# Task instructions
The data are to be restated in full, exactly as presented.

Records provided Start Marker

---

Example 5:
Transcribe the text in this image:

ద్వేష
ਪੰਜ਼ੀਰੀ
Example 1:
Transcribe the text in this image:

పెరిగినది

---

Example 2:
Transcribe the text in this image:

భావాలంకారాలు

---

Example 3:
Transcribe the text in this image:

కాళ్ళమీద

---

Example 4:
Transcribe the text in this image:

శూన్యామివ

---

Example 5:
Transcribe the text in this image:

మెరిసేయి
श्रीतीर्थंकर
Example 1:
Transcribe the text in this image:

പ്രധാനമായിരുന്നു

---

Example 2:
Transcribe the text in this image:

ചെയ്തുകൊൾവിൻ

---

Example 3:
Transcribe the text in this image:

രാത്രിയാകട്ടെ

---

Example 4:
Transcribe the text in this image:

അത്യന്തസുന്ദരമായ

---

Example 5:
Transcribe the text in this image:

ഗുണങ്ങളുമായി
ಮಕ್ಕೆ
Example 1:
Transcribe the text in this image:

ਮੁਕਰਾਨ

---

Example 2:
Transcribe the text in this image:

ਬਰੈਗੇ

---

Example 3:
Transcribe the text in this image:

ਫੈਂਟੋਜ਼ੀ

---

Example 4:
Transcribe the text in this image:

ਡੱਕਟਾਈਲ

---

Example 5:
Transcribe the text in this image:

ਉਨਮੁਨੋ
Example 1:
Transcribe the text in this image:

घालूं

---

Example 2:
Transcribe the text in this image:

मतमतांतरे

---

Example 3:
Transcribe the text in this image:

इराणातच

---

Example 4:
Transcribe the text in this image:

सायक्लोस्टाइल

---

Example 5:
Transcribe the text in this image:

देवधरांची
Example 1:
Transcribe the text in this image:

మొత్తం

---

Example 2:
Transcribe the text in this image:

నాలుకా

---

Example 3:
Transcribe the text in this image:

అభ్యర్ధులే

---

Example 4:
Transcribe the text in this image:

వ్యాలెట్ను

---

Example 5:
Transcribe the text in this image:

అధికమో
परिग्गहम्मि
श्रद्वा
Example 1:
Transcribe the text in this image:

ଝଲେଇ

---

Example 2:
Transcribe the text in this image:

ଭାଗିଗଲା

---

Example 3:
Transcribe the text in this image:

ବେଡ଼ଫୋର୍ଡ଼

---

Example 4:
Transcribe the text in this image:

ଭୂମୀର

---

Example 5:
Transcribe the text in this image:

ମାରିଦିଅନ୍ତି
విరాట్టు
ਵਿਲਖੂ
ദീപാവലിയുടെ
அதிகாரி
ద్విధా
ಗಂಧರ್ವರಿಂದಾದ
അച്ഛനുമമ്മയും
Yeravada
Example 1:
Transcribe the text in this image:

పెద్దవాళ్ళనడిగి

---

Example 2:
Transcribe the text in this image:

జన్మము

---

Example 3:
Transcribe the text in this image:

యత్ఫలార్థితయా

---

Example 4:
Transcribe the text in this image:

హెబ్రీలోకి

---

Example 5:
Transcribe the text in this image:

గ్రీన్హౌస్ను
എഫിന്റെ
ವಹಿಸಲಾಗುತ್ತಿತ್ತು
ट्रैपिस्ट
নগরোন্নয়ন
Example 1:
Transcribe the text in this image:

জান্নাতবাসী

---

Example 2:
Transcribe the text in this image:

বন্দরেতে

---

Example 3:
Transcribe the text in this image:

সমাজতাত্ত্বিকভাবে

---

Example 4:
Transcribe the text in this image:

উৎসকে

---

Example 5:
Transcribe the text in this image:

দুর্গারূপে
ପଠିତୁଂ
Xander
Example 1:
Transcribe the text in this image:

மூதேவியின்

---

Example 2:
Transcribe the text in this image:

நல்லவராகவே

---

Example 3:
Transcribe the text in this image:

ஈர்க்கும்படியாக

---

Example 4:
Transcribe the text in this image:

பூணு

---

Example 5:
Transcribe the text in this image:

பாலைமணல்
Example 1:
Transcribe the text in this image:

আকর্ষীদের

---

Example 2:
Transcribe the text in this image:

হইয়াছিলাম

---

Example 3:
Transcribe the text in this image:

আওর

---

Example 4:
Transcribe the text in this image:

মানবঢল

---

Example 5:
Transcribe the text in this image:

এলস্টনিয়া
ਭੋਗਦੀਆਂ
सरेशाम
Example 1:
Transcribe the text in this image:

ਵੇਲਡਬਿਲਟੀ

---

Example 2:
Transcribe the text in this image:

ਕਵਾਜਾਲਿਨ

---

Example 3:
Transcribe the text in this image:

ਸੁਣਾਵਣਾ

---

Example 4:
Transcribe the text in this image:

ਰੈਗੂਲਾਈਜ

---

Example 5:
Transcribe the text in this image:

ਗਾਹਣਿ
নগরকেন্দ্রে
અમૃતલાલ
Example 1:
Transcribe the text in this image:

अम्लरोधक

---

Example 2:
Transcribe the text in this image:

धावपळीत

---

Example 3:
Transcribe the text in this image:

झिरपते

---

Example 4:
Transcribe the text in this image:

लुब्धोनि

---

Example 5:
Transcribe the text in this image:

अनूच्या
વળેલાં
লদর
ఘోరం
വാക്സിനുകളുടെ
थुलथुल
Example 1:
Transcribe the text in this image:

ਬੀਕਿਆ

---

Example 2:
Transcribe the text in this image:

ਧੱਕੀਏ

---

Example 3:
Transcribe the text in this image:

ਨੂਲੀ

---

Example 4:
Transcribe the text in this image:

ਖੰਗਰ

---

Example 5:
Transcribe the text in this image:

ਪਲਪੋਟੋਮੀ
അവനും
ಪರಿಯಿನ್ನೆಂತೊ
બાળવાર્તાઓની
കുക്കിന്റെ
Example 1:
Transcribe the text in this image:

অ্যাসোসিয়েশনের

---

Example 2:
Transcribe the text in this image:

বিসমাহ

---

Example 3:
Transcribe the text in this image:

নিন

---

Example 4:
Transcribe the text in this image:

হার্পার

Records provided End Marker

# Final answer
---

Example 5:
Transcribe the text in this image:

ద్వేష
ਪੰਜ਼ੀਰੀ
Example 1:
Transcribe the text in this image:

పెరిగినది

---

Example 2:
Transcribe the text in this image:

భావాలంకారాలు

---

Example 3:
Transcribe the text in this image:

కాళ్ళమీద

---

Example 4:
Transcribe the text in this image:

శూన్యామివ

---

Example 5:
Transcribe the text in this image:

మెరిసేయి
श्रीतीर्थंकर
Example 1:
Transcribe the text in this image:

പ്രധാനമായിരുന്നു

---

Example 2:
Transcribe the text in this image:

ചെയ്തുകൊൾവിൻ

---

Example 3:
Transcribe the text in this image:

രാത്രിയാകട്ടെ

---

Example 4:
Transcribe the text in this image:

അത്യന്തസുന്ദരമായ

---

Example 5:
Transcribe the text in this image:

ഗുണങ്ങളുമായി
ಮಕ್ಕೆ
Example 1:
Transcribe the text in this image:

ਮੁਕਰਾਨ

---

Example 2:
Transcribe the text in this image:

ਬਰੈਗੇ

---

Example 3:
Transcribe the text in this image:

ਫੈਂਟੋਜ਼ੀ

---

Example 4:
Transcribe the text in this image:

ਡੱਕਟਾਈਲ

---

Example 5:
Transcribe the text in this image:

ਉਨਮੁਨੋ
Example 1:
Transcribe the text in this image:

घालूं

---

Example 2:
Transcribe the text in this image:

मतमतांतरे

---

Example 3:
Transcribe the text in this image:

इराणातच

---

Example 4:
Transcribe the text in this image:

सायक्लोस्टाइल

---

Example 5:
Transcribe the text in this image:

देवधरांची
Example 1:
Transcribe the text in this image:

మొత్తం

---

Example 2:
Transcribe the text in this image:

నాలుకా

---

Example 3:
Transcribe the text in this image:

అభ్యర్ధులే

---

Example 4:
Transcribe the text in this image:

వ్యాలెట్ను

---

Example 5:
Transcribe the text in this image:

అధికమో
परिग्गहम्मि
श्रद्वा
Example 1:
Transcribe the text in this image:

ଝଲେଇ

---

Example 2:
Transcribe the text in this image:

ଭାଗିଗଲା

---

Example 3:
Transcribe the text in this image:

ବେଡ଼ଫୋର୍ଡ଼

---

Example 4:
Transcribe the text in this image:

ଭୂମୀର

---

Example 5:
Transcribe the text in this image:

ମାରିଦିଅନ୍ତି
విరాట్టు
ਵਿਲਖੂ
ദീപാവലിയുടെ
அதிகாரி
ద్విధా
ಗಂಧರ್ವರಿಂದಾದ
അച്ഛനുമമ്മയും
Yeravada
Example 1:
Transcribe the text in this image:

పెద్దవాళ్ళనడిగి

---

Example 2:
Transcribe the text in this image:

జన్మము

---

Example 3:
Transcribe the text in this image:

యత్ఫలార్థితయా

---

Example 4:
Transcribe the text in this image:

హెబ్రీలోకి

---

Example 5:
Transcribe the text in this image:

గ్రీన్హౌస్ను
എഫിന്റെ
ವಹಿಸಲಾಗುತ್ತಿತ್ತು
ट्रैपिस्ट
নগরোন্নয়ন
Example 1:
Transcribe the text in this image:

জান্নাতবাসী

---

Example 2:
Transcribe the text in this image:

বন্দরেতে

---

Example 3:
Transcribe the text in this image:

সমাজতাত্ত্বিকভাবে

---

Example 4:
Transcribe the text in this image:

উৎসকে

---

Example 5:
Transcribe the text in this image:

দুর্গারূপে
ପଠିତୁଂ
Xander
Example 1:
Transcribe the text in this image:

மூதேவியின்

---

Example 2:
Transcribe the text in this image:

நல்லவராகவே

---

Example 3:
Transcribe the text in this image:

ஈர்க்கும்படியாக

---

Example 4:
Transcribe the text in this image:

பூணு

---

Example 5:
Transcribe the text in this image:

பாலைமணல்
Example 1:
Transcribe the text in this image:

আকর্ষীদের

---

Example 2:
Transcribe the text in this image:

হইয়াছিলাম

---

Example 3:
Transcribe the text in this image:

আওর

---

Example 4:
Transcribe the text in this image:

মানবঢল

---

Example 5:
Transcribe the text in this image:

এলস্টনিয়া
ਭੋਗਦੀਆਂ
सरेशाम
Example 1:
Transcribe the text in this image:

ਵੇਲਡਬਿਲਟੀ

---

Example 2:
Transcribe the text in this image:

ਕਵਾਜਾਲਿਨ

---

Example 3:
Transcribe the text in this image:

ਸੁਣਾਵਣਾ

---

Example 4:
Transcribe the text in this image:

ਰੈਗੂਲਾਈਜ

---

Example 5:
Transcribe the text in this image:

ਗਾਹਣਿ
নগরকেন্দ্রে
અમૃતલાલ
Example 1:
Transcribe the text in this image:

अम्लरोधक

---

Example 2:
Transcribe the text in this image:

धावपळीत

---

Example 3:
Transcribe the text in this image:

झिरपते

---

Example 4:
Transcribe the text in this image:

लुब्धोनि

---

Example 5:
Transcribe the text in this image:

अनूच्या
વળેલાં
লদর
ఘోరం
വാക്സിനുകളുടെ
थुलथुल
Example 1:
Transcribe the text in this image:

ਬੀਕਿਆ

---

Example 2:
Transcribe the text in this image:

ਧੱਕੀਏ

---

Example 3:
Transcribe the text in this image:

ਨੂਲੀ

---

Example 4:
Transcribe the text in this image:

ਖੰਗਰ

---

Example 5:
Transcribe the text in this image:

ਪਲਪੋਟੋਮੀ
അവനും
ಪರಿಯಿನ್ನೆಂತೊ
બાળવાર્તાઓની
കുക്കിന്റെ
Example 1:
Transcribe the text in this image:

অ্যাসোসিয়েশনের

---

Example 2:
Transcribe the text in this image:

বিসমাহ

---

Example 3:
Transcribe the text in this image:

নিন

---

Example 4:
Transcribe the text in this image:

হার্পার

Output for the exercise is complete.